En Afrique centrale, les marchés domestiques ouverts d’ivoire disparaissent principalement en raison des efforts d’application de la loi et de la concurrence avec les réseaux criminels souterrains. A leur place, un commerce international sophistiqué s’installe, à travers des réseaux criminels internationaux, notamment chinois, rapporte une étude de TRAFFIC, publiée le 6 septembre.
L’étude a été menée dans 5 pays d’Afrique Centrale : Cameroun, Centrafrique, Congo Brazzaville, République démocratique du Congo et Gabon en 2007-2009 puis 2014-2015. “Les réseaux criminels organisés, notamment de citoyens chinois, opèreraient dans la sous-région et deviendraient désormais des acteurs clés du commerce d’ivoire, favorisés par un haut niveau de corruption et une faible gouvernance“, selon l’étude.
Les enquêteurs du WWF “se sont fait passer pour des acheteurs sur les marchés et les ateliers d’ivoire” de cinq pays d’Afrique centrale. “On estime qu’environ 20.000 éléphants meurent chaque année en raison de leurs défenses en ivoire”, rappelle Stéphane Ringuet, membre du WWF et co-auteur du rapport
Le déclin du marché local de l’ivoire est notamment dû à la pression croissante des autorités qui mènent des opérations fréquentes d’application de la loi.
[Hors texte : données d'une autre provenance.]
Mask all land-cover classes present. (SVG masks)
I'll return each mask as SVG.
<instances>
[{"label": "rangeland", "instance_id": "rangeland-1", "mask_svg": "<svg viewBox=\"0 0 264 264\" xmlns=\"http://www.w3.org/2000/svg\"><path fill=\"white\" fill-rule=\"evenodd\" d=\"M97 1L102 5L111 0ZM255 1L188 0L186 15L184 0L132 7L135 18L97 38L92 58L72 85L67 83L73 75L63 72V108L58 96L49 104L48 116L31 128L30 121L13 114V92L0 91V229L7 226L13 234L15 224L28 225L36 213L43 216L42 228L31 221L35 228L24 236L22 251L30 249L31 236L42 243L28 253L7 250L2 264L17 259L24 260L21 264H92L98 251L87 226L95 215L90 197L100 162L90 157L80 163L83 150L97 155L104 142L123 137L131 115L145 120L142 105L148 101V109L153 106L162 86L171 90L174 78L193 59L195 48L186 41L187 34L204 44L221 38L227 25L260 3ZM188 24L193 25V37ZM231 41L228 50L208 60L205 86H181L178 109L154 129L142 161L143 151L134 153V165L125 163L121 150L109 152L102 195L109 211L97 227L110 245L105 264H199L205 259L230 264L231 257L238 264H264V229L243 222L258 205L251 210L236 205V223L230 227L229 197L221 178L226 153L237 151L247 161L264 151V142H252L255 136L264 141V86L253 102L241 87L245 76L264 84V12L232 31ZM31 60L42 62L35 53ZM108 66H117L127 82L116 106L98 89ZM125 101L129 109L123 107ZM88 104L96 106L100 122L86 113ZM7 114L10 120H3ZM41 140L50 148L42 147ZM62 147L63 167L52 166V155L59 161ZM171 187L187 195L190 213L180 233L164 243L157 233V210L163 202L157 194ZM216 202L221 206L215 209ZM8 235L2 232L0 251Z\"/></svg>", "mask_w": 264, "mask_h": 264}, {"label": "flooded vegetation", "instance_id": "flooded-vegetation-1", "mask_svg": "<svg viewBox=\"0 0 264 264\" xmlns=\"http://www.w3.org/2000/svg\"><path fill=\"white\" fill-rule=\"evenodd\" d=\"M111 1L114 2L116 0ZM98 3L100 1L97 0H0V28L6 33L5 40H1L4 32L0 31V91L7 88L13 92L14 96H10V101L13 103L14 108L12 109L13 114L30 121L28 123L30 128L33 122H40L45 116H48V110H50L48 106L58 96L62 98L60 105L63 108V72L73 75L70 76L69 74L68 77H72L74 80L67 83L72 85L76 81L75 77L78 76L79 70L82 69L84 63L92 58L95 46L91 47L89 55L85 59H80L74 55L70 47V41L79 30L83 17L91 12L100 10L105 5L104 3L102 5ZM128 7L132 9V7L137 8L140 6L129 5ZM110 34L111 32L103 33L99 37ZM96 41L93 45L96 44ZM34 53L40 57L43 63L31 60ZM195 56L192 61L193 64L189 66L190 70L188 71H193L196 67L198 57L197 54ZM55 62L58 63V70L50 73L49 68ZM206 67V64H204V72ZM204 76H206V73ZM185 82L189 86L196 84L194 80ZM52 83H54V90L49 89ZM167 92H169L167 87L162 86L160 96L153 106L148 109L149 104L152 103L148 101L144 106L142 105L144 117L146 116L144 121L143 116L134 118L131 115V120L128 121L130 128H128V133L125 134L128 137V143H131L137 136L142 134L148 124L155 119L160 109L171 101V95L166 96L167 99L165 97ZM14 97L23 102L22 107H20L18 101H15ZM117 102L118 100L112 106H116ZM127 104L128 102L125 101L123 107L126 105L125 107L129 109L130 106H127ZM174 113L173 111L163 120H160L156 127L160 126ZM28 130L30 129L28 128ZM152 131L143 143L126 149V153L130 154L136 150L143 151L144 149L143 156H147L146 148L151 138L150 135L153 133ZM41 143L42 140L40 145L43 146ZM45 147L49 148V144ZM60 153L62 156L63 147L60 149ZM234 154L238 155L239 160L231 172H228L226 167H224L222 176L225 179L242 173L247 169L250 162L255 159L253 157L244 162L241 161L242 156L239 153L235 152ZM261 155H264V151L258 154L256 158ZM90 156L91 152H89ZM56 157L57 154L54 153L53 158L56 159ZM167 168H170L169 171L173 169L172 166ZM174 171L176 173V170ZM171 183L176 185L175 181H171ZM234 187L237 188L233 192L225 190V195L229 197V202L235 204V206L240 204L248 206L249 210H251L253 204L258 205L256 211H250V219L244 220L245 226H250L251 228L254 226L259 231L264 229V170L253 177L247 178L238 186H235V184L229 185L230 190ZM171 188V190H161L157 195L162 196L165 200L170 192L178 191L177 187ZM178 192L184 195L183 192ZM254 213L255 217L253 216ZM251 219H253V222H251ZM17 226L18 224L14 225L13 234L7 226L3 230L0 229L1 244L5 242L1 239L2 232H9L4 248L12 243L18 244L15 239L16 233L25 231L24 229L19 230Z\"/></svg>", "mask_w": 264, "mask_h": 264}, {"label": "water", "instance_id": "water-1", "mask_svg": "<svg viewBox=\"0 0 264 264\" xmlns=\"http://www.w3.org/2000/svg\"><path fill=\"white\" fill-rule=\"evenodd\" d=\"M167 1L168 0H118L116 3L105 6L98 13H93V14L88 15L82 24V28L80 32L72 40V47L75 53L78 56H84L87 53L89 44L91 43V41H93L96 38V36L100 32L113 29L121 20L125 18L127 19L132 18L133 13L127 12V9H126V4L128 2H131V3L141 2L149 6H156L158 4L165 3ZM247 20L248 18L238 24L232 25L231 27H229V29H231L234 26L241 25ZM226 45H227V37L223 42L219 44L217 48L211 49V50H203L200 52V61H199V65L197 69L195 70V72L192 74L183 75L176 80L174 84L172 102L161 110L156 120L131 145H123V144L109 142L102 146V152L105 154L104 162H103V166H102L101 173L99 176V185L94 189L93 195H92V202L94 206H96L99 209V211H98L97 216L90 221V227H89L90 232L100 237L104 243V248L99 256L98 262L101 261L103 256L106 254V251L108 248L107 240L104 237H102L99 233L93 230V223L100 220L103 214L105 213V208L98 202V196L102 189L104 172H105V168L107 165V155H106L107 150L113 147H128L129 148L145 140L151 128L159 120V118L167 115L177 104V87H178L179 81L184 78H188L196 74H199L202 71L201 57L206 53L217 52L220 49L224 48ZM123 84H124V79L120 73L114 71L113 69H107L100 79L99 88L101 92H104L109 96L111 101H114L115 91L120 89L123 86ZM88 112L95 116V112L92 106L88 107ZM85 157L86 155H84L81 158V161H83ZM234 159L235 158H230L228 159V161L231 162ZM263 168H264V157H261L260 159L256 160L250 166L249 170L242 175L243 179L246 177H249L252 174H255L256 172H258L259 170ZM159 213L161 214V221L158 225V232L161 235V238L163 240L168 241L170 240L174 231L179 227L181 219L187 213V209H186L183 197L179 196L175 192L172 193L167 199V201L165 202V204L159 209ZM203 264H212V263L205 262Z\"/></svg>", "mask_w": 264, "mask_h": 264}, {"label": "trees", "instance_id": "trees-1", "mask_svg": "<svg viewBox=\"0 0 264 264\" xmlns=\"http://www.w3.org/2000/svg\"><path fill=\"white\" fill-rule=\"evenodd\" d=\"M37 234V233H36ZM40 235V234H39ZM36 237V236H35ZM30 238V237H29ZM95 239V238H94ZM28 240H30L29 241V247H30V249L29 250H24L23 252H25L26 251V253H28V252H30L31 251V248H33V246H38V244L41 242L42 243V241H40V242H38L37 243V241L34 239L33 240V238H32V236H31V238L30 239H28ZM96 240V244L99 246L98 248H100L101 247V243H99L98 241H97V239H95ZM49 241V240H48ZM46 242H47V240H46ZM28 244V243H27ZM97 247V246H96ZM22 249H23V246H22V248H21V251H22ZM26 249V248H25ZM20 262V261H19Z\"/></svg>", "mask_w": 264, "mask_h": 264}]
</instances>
Les enquêteurs de TRAFFIC ont enregistré moins de 1 kg de produits en ivoire exposés publiquement en 2014/2015 en RCA, au Congo, au Gabon et au Cameroun, contre environ 400 kg en 2007 et plus de 900 kg en 1999 parmi les quatre pays.
Le marché de l’ivoire à Kinshasa, en RDC, reste la seule exception, avec plus de 400 kg de produits en ivoire enregistrés en 2015. Cependant, la RDC s’est récemment engagée à renforcer l’application de la loi contre le marché illégal de l’ivoire à Kinshasa, une étape importante soutenue par TRAFFIC et le WWF.
L’étude révèle également une évolution des groupes d’acheteurs d’ivoire travaillé : les acheteurs chinois ont remplacé les expatriés et les touristes européens, qui étaient auparavant les principaux acheteurs. Les commerçants de l’Afrique de l’Ouest ont également été mentionnés comme des acheteurs secondaires, achetant de l’ivoire brut et travaillé pour approvisionner les marchés de l’Afrique de l’Ouest et internationaux.
Le nombre de pachydermes de savane a baissé de 30% entre 2007 et 2014, principalement en raison du braconnage, estimait fin août 2016 un recensement de l’organisation Great Elephant Census.
Au Gabon, les populations d’éléphants de forêt, plus petit que l’éléphant de savane, du parc de Minkébé dans le nord-est, à la frontière avec le Congo et le Cameroun, ont chuté de près de 80% en une décennie, selon une récente étude de l’Université de Duke en Caroline du Nord.
Dans le nord de la Centrafrique, pays en proie à un violent conflit et avec une faible présence du gouvernement au-delà de la capitale Bangui, plus aucun éléphant n’a été observé, selon le dernier recensement de l’ONG Widlife Conservation Society (WCS) révélé début juillet.
Aussi, l’étude souligne un manque de systèmes solides et transparents, nécessaires pour assurer une gestion efficace des stocks dans tous les pays cibles. À Kinshasa, en RDC, les chercheurs ont trouvé des défenses brutes et des pièces en ivoire travaillé dans des bureaux gouvernementaux non sécurisés – signalant un risque fort de fuite sur le marché local.
« De véritables efforts concertés sont nécessaires pour remédier au grave déclin des populations d’éléphants dans toute l’Afrique centrale : ce n’est plus seulement un problème de faune sauvage, mais une catastrophe écologique, fortement dictée par des organisations criminelles ultra-organisées. Les criminels impliqués dans le commerce international de l’ivoire exploitent régulièrement la faiblesse de la gouvernance de l’État ainsi que la collusion, la confusion et la corruption des autorités ». Sone Nkoke, chargé de projet faune sauvage de TRAFFIC en Afrique centrale, et auteur principal du rapport.
TRAFFIC est une organisation internationale le réseau de surveillance du commerce de la faune et de flore sauvages, dont la mission est de s’assurer que ces échanges ne sont pas une menace à la conservation de la nature. C’est un programme commun du World Wide Fund for Nature (WWF) et de l’Union internationale pour la conservation de la nature (UICN) et travaille également en coopération étroite avec le Secrétariat de la Convention sur le commerce international des espèces de faune et de flore sauvages menacées d’extinction (CITES).
Fondé en 1976, le siège social du TRAFFIC se situe dans la ville de Cambridge, au Royaume-Uni et des bases régionales sont présentes dans les cinq continents.